[EXERCISE] In full and exactly, reproduce the entries below, but omit the pictures.

[INFORMATION SUPPLIED]
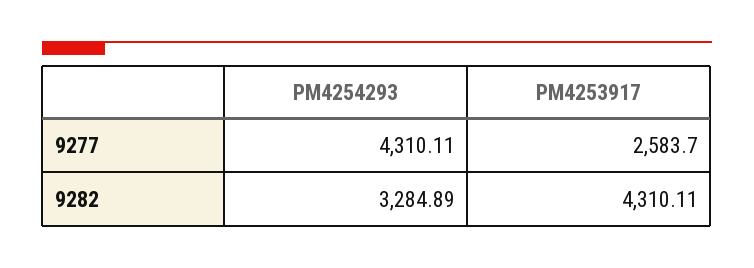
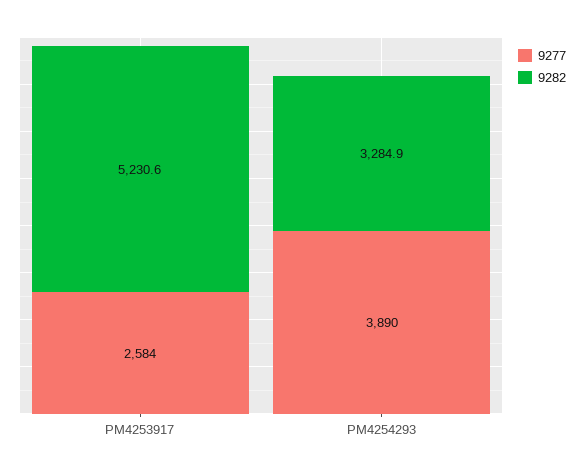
  {
    "9277": {
-     "PM4254293": 4310.11,
+     "PM4254293": 3890,
      "PM4253917": 2583.7
    },
    "9282": {
      "PM4254293": 3284.89,
-     "PM4253917": 4310.11
+     "PM4253917": 5230.6
    }
  }

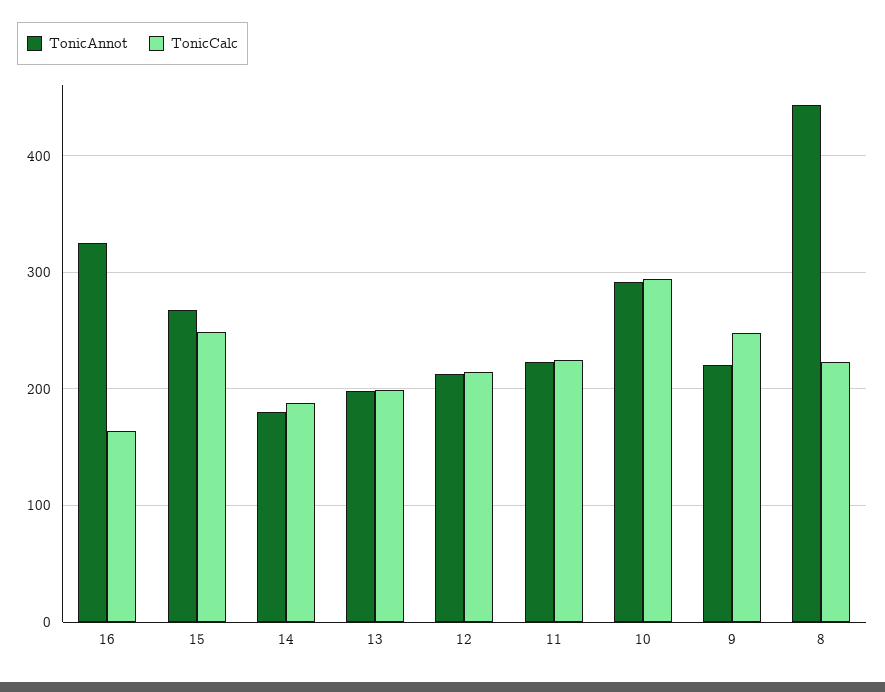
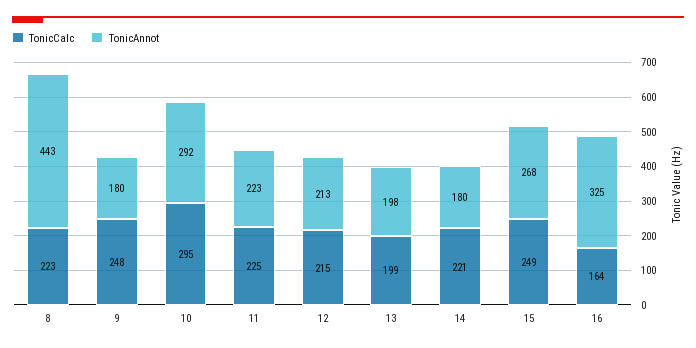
  {
    "TonicAnnot": {
      "16": 325,
      "15": 268,
      "14": 180,
      "13": 198,
      "12": 213,
      "11": 223,
      "10": 292,
-     "9": 220,
+     "9": 180,
      "8": 443
    },
    "TonicCalc": {
      "16": 164,
      "15": 249,
-     "14": 190,
+     "14": 221,
      "13": 199,
      "12": 215,
      "11": 225,
      "10": 295,
      "9": 248,
      "8": 223
    }
  }

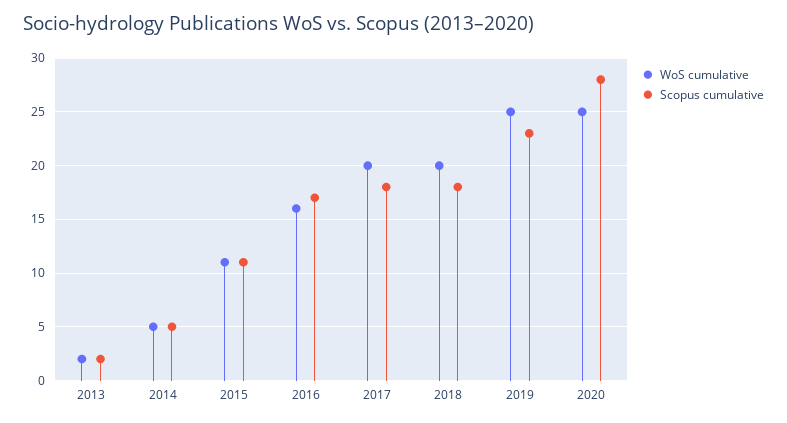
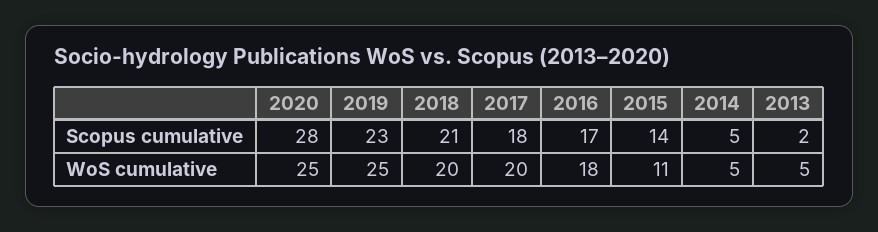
  {
    "WoS cumulative": {
-     "2013": 2,
+     "2013": 5,
      "2014": 5,
      "2015": 11,
-     "2016": 16,
+     "2016": 18,
      "2017": 20,
      "2018": 20,
      "2019": 25,
      "2020": 25
    },
    "Scopus cumulative": {
      "2013": 2,
      "2014": 5,
-     "2015": 11,
+     "2015": 14,
      "2016": 17,
      "2017": 18,
-     "2018": 18,
+     "2018": 21,
      "2019": 23,
      "2020": 28
    }
  }

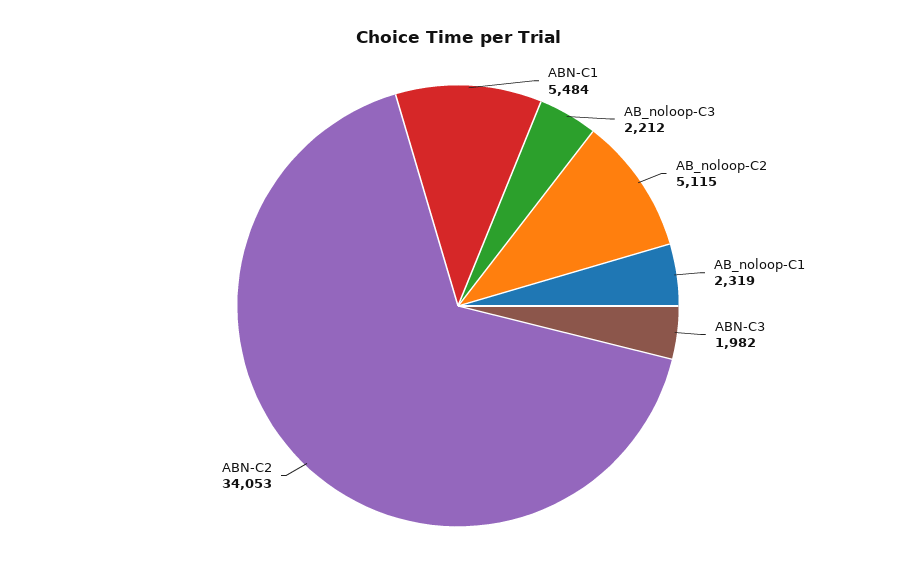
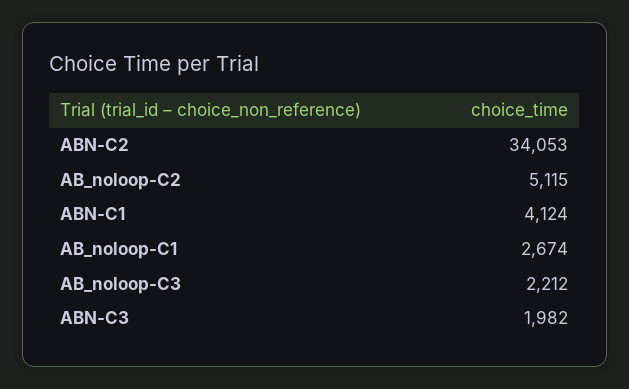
  {
-   "ABN-C1": 5484,
+   "ABN-C1": 4124,
    "AB_noloop-C3": 2212,
    "AB_noloop-C2": 5115,
-   "AB_noloop-C1": 2319,
+   "AB_noloop-C1": 2674,
    "ABN-C3": 1982,
    "ABN-C2": 34053
  }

[RESPONSE TO THIS EXERCISE]
  {
    "9277": {
-     "PM4254293": 4310.11,
+     "PM4254293": 3890,
      "PM4253917": 2583.7
    },
    "9282": {
      "PM4254293": 3284.89,
-     "PM4253917": 4310.11
+     "PM4253917": 5230.6
    }
  }

  {
    "TonicAnnot": {
      "16": 325,
      "15": 268,
      "14": 180,
      "13": 198,
      "12": 213,
      "11": 223,
      "10": 292,
-     "9": 220,
+     "9": 180,
      "8": 443
    },
    "TonicCalc": {
      "16": 164,
      "15": 249,
-     "14": 190,
+     "14": 221,
      "13": 199,
      "12": 215,
      "11": 225,
      "10": 295,
      "9": 248,
      "8": 223
    }
  }

  {
    "WoS cumulative": {
-     "2013": 2,
+     "2013": 5,
      "2014": 5,
      "2015": 11,
-     "2016": 16,
+     "2016": 18,
      "2017": 20,
      "2018": 20,
      "2019": 25,
      "2020": 25
    },
    "Scopus cumulative": {
      "2013": 2,
      "2014": 5,
-     "2015": 11,
+     "2015": 14,
      "2016": 17,
      "2017": 18,
-     "2018": 18,
+     "2018": 21,
      "2019": 23,
      "2020": 28
    }
  }

  {
-   "ABN-C1": 5484,
+   "ABN-C1": 4124,
    "AB_noloop-C3": 2212,
    "AB_noloop-C2": 5115,
-   "AB_noloop-C1": 2319,
+   "AB_noloop-C1": 2674,
    "ABN-C3": 1982,
    "ABN-C2": 34053
  }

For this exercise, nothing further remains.